On another level, my concern is that, even if policy is redirected, we simply do not have leadership in place skilled and with-it and visionary enough to see us through - unless the Bush administration is willing to lay aside hubris and listen to wiser voices while simultaneously grappling with actualities instead of trying to crochet palatable perceptions out of lies. Leaving Iraq means leaving an Iraqi army to defend a nation, if we are not to fail Iraq utterly, and the formation of that Iraqi army remains a worrisome challenge. James Fallows, in the latest issue of The Atlantic, explores the obstacles to success. Having interviewed those close to the situation, Fallows writes:
What I heard amounted to this: The United States has recently figured out a better approach to training Iraqi troops. Early this year it began putting more money, and more of its best people, on the job. As a result, more Iraqi units are operating effectively, and fewer are collapsing or deserting under pressure. In 2004, during major battles in Fallujah, Mosul, and elsewhere, large percentages of the Iraqi soldiers and policemen supposedly fighting alongside U.S. forces simply fled when the shooting began. But since the Iraqi elections last January “there has not been a single case of Iraqi security forces melting away or going out the back door of the police station,” Petraeus told me. Iraqi recruits keep showing up at police and military enlistment stations, even as service in police and military units has become more dangerous.
But as the training and numbers are getting somewhat better, the problems created by the insurgency are getting worse—and getting worse faster than the Iraqi forces are improving. Measured against what it would take to leave Iraqis fully in charge of their own security, the United States and the Iraqi government are losing ground. Absent a dramatic change—in the insurgency, in American efforts, in resolving political differences in Iraq—America’s options will grow worse, not better, as time goes on.

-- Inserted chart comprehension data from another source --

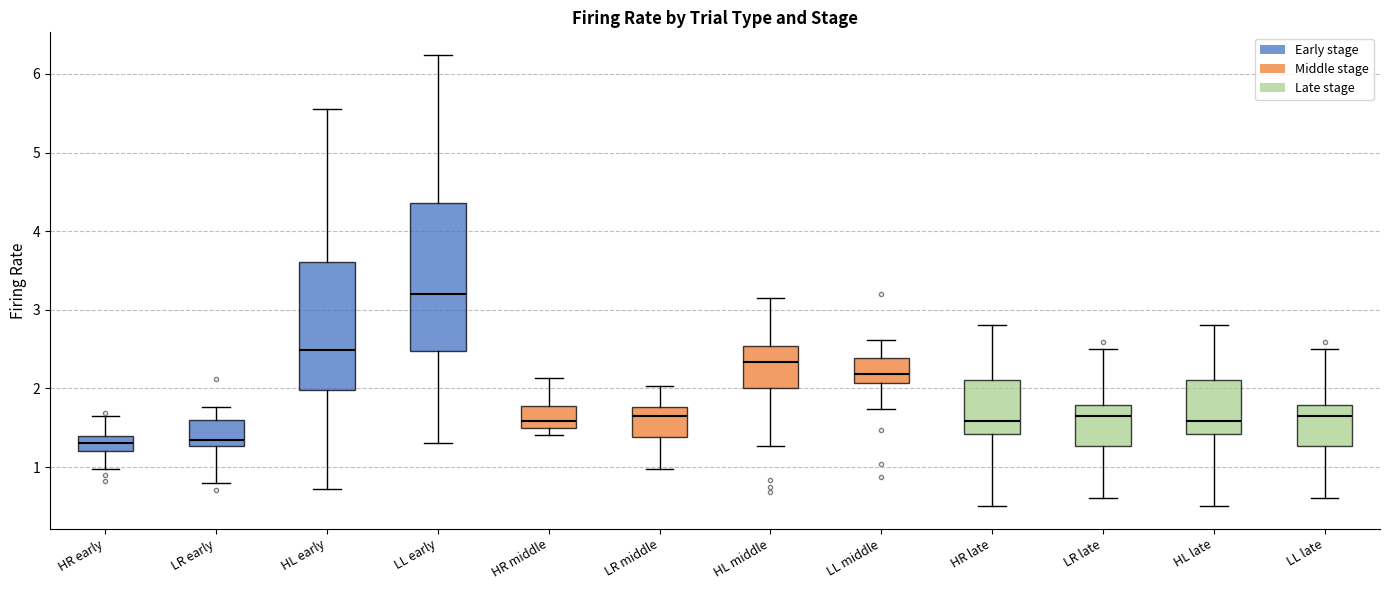

Reading left to right, read every box against the y-axis: the position of its median line, the range the box covers, and the ends of its whiskers. The values are not printed on the chart, so give them approximately, as read against the axis.

HR early: median 1.3, box 1.2 to 1.4, whiskers 1.0 to 1.7
LR early: median 1.3 (just above the box's lower edge), box 1.3 to 1.6, whiskers 0.8 to 1.8
HL early: median 2.5, box 2.0 to 3.6, whiskers 0.7 to 5.6
LL early: median 3.2, box 2.5 to 4.4, whiskers 1.3 to 6.2
HR middle: median 1.6, box 1.5 to 1.8, whiskers 1.4 to 2.1
LR middle: median 1.6, box 1.4 to 1.8, whiskers 1.0 to 2.0
HL middle: median 2.3, box 2.0 to 2.5, whiskers 1.3 to 3.1
LL middle: median 2.2, box 2.1 to 2.4, whiskers 1.7 to 2.6
HR late: median 1.6, box 1.4 to 2.1, whiskers 0.5 to 2.8
LR late: median 1.7, box 1.3 to 1.8, whiskers 0.6 to 2.5
HL late: median 1.6, box 1.4 to 2.1, whiskers 0.5 to 2.8
LL late: median 1.7, box 1.3 to 1.8, whiskers 0.6 to 2.5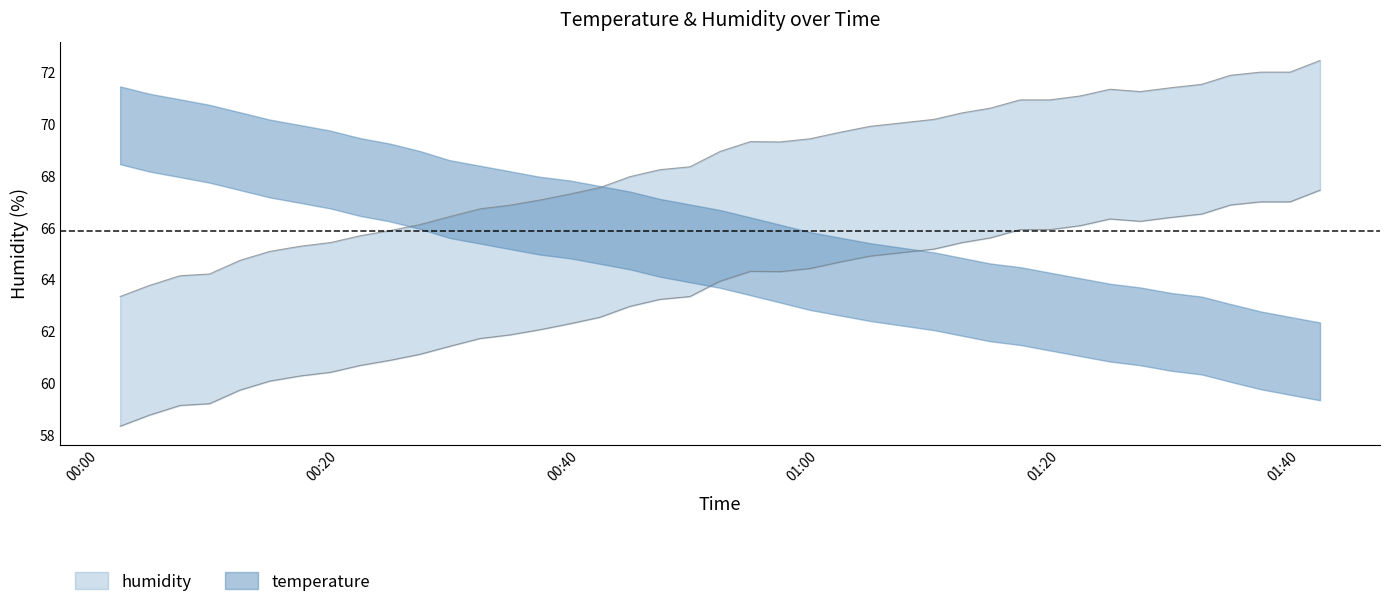

What is the sum of all humidity values?

2734.5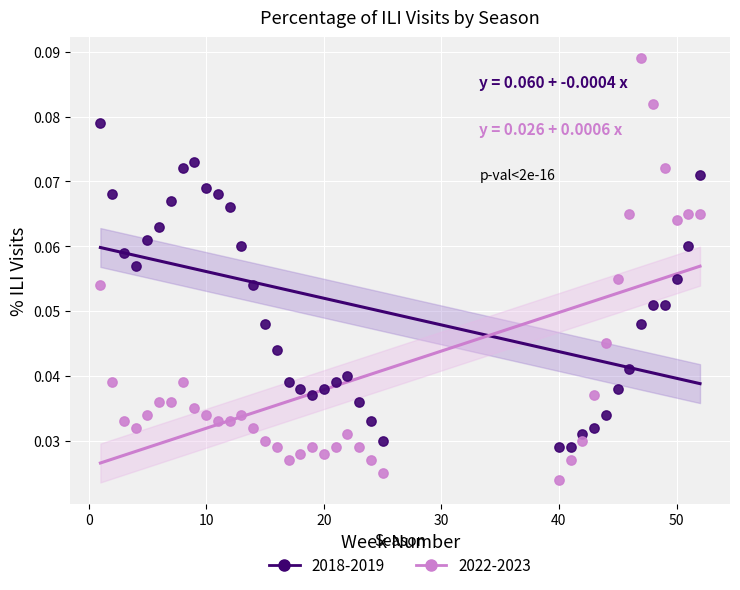

Which series contains the highest Y value?

2022-2023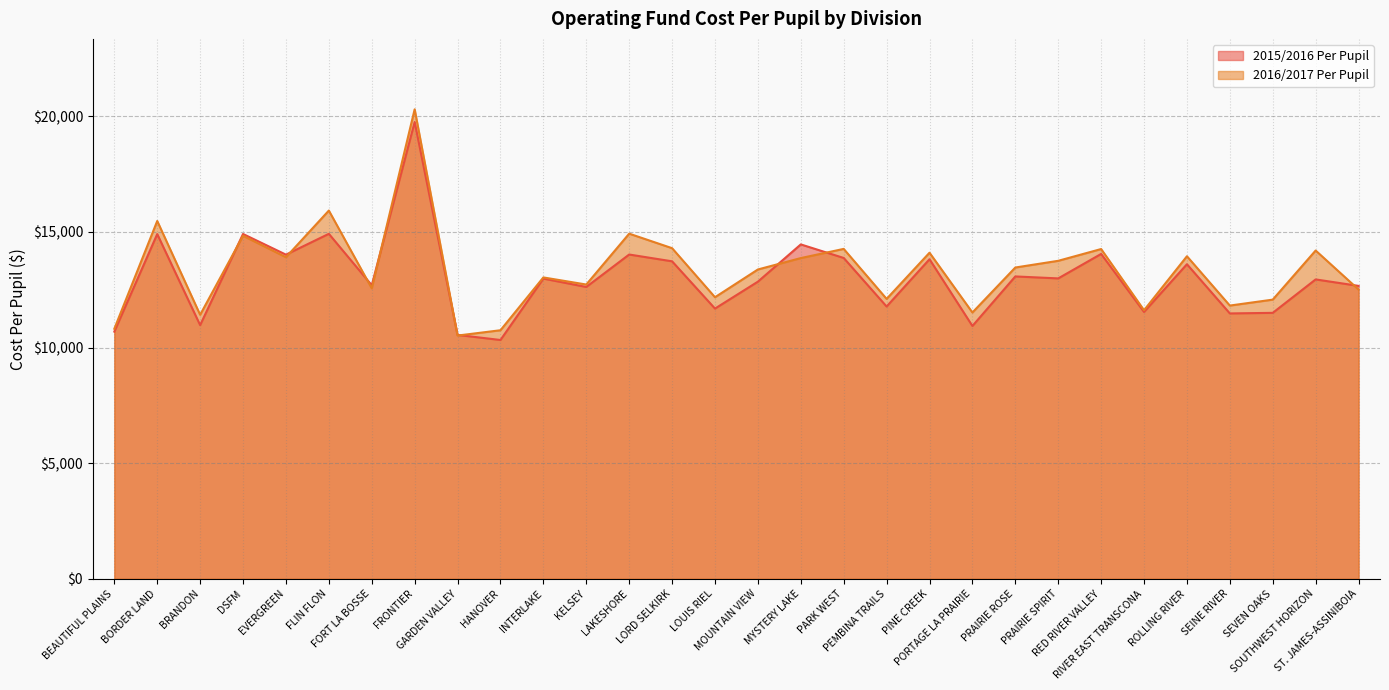

After their last crossing, which series has the higher values: 2015/2016 Per Pupil or 2016/2017 Per Pupil?

2015/2016 Per Pupil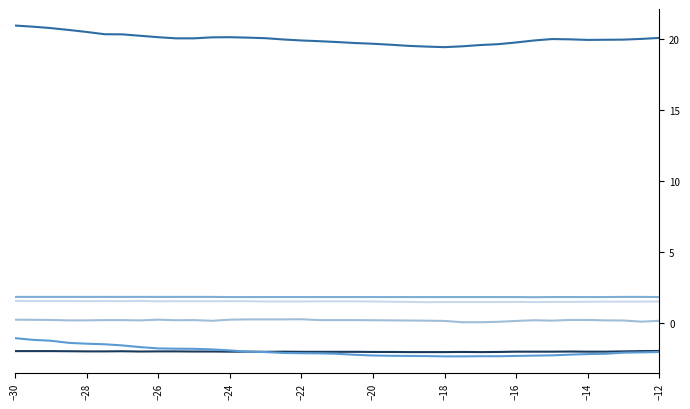

How many lines are shown in the chart?

6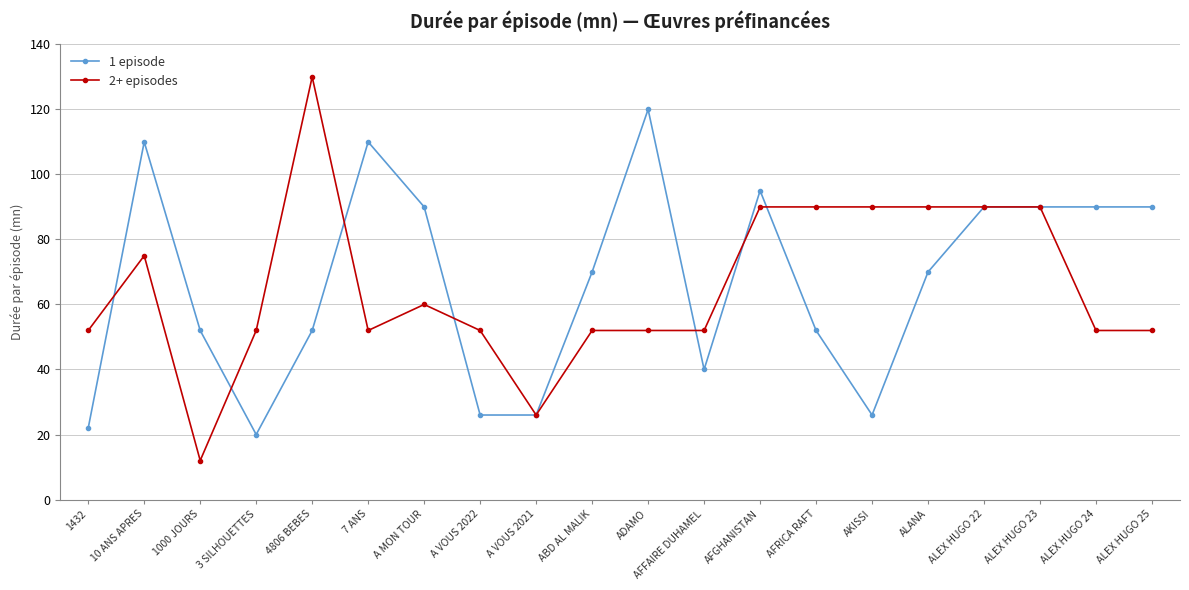

Rank the series by their maximum value, from lowest to highest.

1 episode, 2+ episodes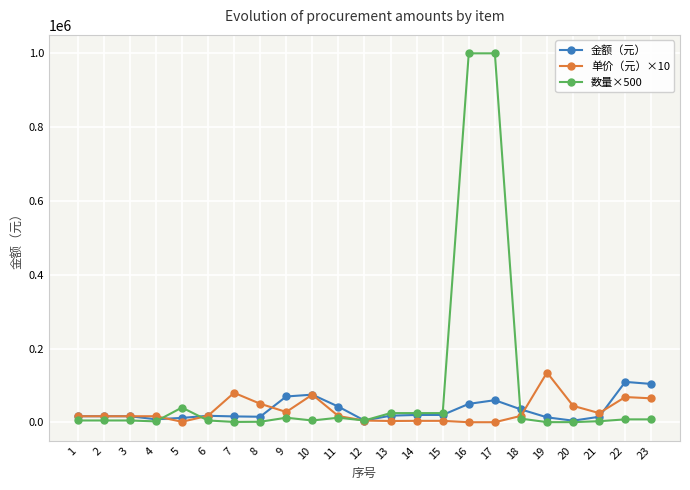

True or false: 单价（元）×10 has more than 2 points higher than both neighbors.

True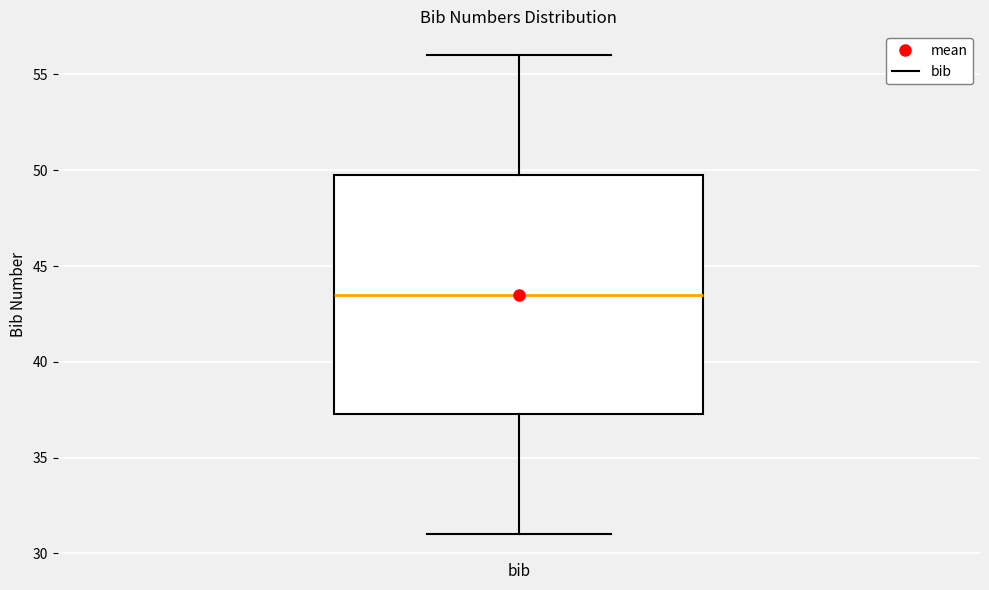

Where is the lower edge of the box for bib on the y-axis? The values are not printed on the chart, so give them approximately, as read against the axis.

37.5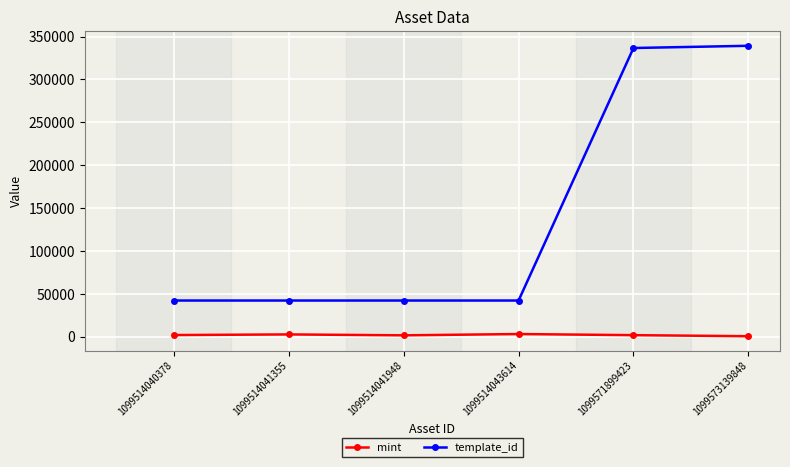

True or false: template_id has more than 2 points higher than both neighbors.

False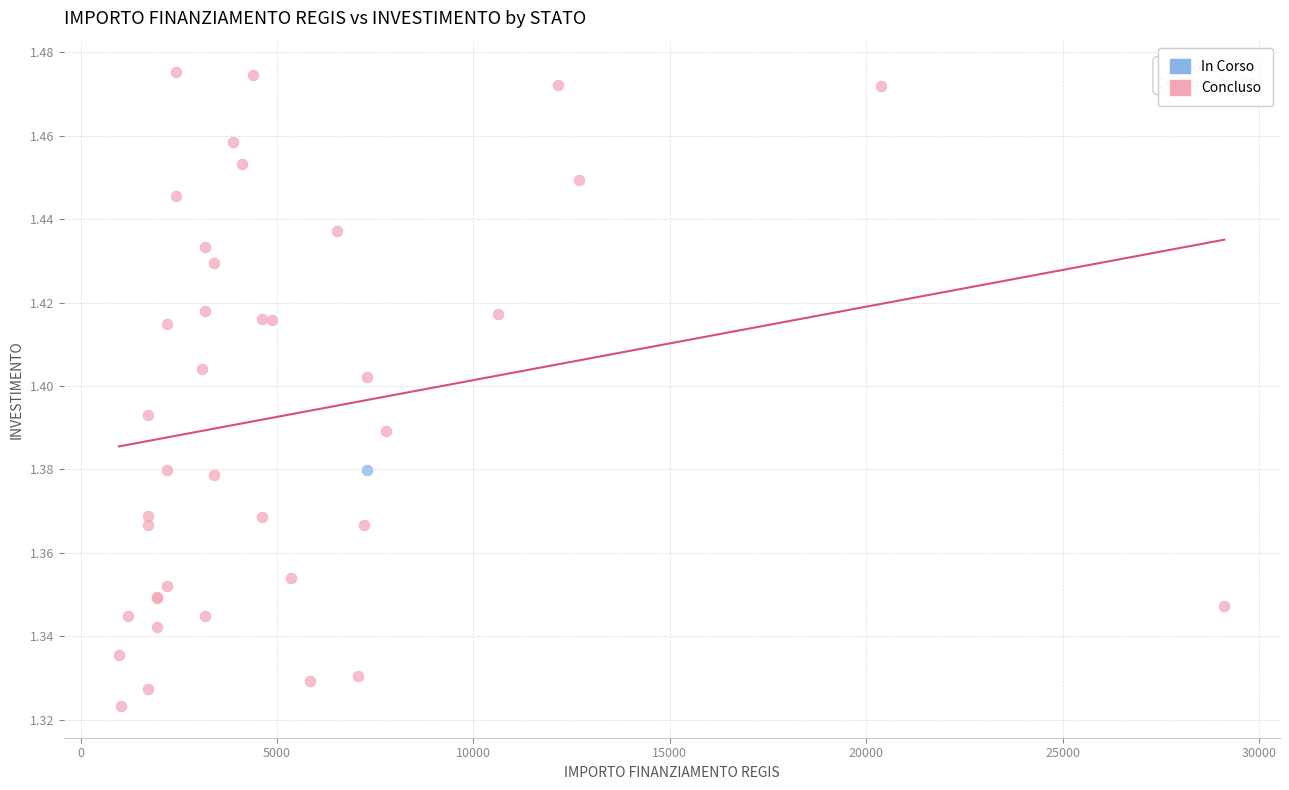

What are all the series names shown in the legend?

In Corso, Concluso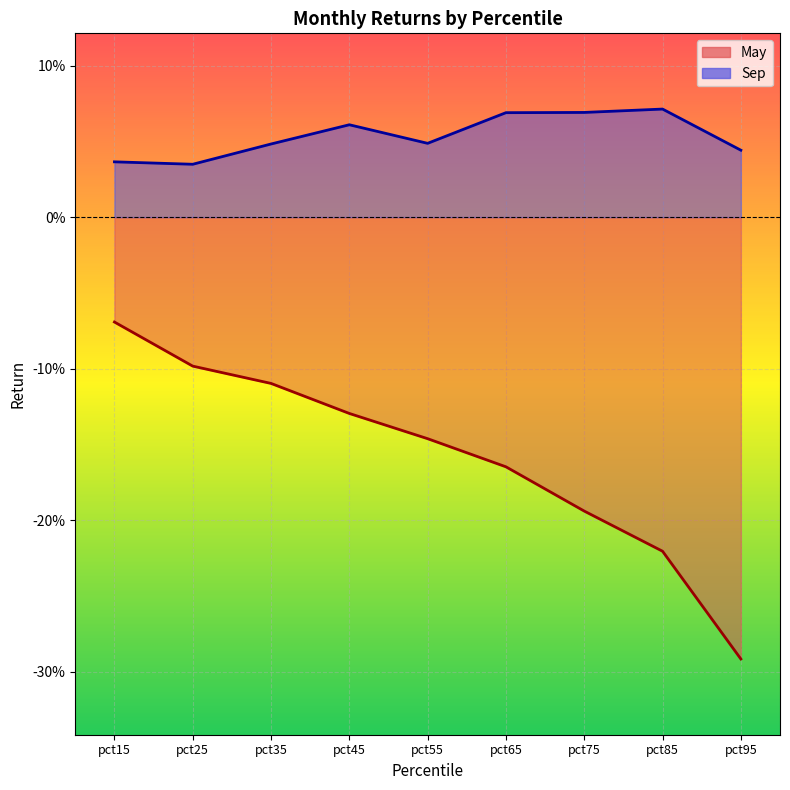

True or false: May and Sep cross at least once.

False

By the end of the six-page article (in its online form), Fallows outlines necessary the level of commitment we must make to training an Iraqi army if we are to leave honorably. I, in my little house with my stack of essays to read this afternoon, simply do not know enough to weigh Fallows’ conclusions, which I’ve excerpted below, but I do know that I fervently hope the exit plan for this war and for the building of the Iraqi army somehow, behind the scenes, falls into extraordinarily capable hands.
In sum, if the United States is serious about getting out of Iraq, it will need to re-consider its defense spending and operations rather than leaving them to a combination of inertia, Rumsfeld-led plans for “transformation,” and emergency stopgaps. It will need to spend money for interpreters. It will need to create large new training facilities for American troops, as happened within a few months of Pearl Harbor, and enroll talented people as trainees. It will need to make majors and colonels sit through language classes. It will need to broaden the Special Forces ethic to much more of the military, and make clear that longer tours will be the norm in Iraq. It will need to commit air, logistics, medical, and intelligence services to Iraq—and understand that this is a commitment for years, not a temporary measure. It will need to decide that there are weapons systems it does not require and commitments it cannot afford if it is to support the ones that are crucial. And it will need to make these decisions in a matter of months, not years—before it is too late.
Postscript:
Now then, while we have George W. Bush facing the demands of reality, let’s please call upon him to note recent findings regarding the influence of human activities on the build-up of greenhouse gases tied to global warming (CO2 levels being 25% higher than they have been at any time during the last 650,000 years).